О болезненной проблеме творческих и талантливых людей в СССР, пытающихся найти общий язык с властью и при этом раскрепостить собственный голос, более подробно написал Андрей Амальрик. Речь об этом болезненном процессе идёт в его книге «Записки диссидента». Объектом его рассуждений выступают выдающийся скульптор Эрнст Иосифович Неизвестный[225]225
1925—2016.
[Закрыть], покинувший СССР 10 марта 1976 года, и не менее известный Венедикт Ерофеев. Они случайно встретились на дне рождения Гюзель Макудиновой, жены Андрея Амальрика.

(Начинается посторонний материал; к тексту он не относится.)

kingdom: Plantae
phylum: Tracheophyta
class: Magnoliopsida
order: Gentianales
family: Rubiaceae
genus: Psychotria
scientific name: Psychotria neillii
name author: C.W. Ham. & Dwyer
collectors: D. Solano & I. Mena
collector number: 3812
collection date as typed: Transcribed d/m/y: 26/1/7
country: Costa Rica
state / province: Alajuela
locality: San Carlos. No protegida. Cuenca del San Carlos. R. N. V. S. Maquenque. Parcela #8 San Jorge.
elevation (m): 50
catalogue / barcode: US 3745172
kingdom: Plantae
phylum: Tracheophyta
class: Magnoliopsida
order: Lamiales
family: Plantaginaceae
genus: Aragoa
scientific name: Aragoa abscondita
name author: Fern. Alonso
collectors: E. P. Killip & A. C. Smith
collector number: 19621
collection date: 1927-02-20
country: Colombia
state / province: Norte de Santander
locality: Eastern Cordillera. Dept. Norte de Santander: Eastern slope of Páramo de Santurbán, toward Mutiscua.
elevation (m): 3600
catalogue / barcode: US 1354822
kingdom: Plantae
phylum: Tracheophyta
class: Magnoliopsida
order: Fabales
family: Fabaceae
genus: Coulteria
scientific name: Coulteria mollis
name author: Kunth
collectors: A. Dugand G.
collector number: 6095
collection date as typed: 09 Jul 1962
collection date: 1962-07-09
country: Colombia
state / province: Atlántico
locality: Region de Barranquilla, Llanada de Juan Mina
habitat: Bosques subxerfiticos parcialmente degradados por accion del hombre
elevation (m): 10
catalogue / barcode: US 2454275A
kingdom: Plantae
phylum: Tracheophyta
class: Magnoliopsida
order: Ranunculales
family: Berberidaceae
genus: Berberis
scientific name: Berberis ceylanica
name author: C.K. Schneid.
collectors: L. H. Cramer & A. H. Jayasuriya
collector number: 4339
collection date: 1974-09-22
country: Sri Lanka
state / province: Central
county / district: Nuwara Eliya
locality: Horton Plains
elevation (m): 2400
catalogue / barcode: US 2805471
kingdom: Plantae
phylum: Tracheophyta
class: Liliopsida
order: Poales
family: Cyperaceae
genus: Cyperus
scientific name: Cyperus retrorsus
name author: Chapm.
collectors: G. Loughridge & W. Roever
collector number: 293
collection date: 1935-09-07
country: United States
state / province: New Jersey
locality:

Обращусь к книге Андрея Амальрика: «Но, по-моему, был Эрнст не уверен в себе и себя по-настоящему не нашёл, в нём, как и во многих советских художниках, был глубокий внутренний разрыв между данным от Бога талантом, между креативным “я” художника, которое так же глубоко запрятано и так же трудно, но необходимо найти, как смерть Кощея Бессмертного на конце иглы в яйце, – и привитой “советской художественной культурой”. Это осложнялось гем, что, отбрасывая “коммунистические идеалы”, которые должны воплощаться в работах советского художника, хотел он какие-то “идеалы воплощать”, метафизическая сторона искусства из глубины выходила на передний план, обременяя пластический образ. Неизвестный не мог найти и своё место в обществе – он разрывал с системой, в которую худо-бедно, но был включён, уживаясь с которой разработал сложную систему компромиссов, когда одновременно приходилось играть роль и циничную, и героическую – а теперь надо было заново искать: кем быть. <...>
– Вам это интересно? Вам это интересно? – всегда неуверенно переспрашивал он, рассказывая о чём-то.
– Никогда не слышал ничего более неинтересного, – ответил ему Венедикт Ерофеев, с которым они встретились на дне рождения Гюзель. Бродяга, пьяница, “разночинец”, как его назвал раздражённый Неизвестный, привлёк внимание повестью “Москва – Петушки” – безумным путешествием человека, который многократно пытается посмотреть в Москве Кремль, но всегда попадает на Курский вокзал к отходящему в Петушки поезду. И вот он в поезде и рассказывает пассажирам, как якобы был в Париже и встретил Сартра; встретив впоследствии Сартра в Париже, Гюзель была удивлена, что такой человек существует, она думала, что это герой Ерофеева.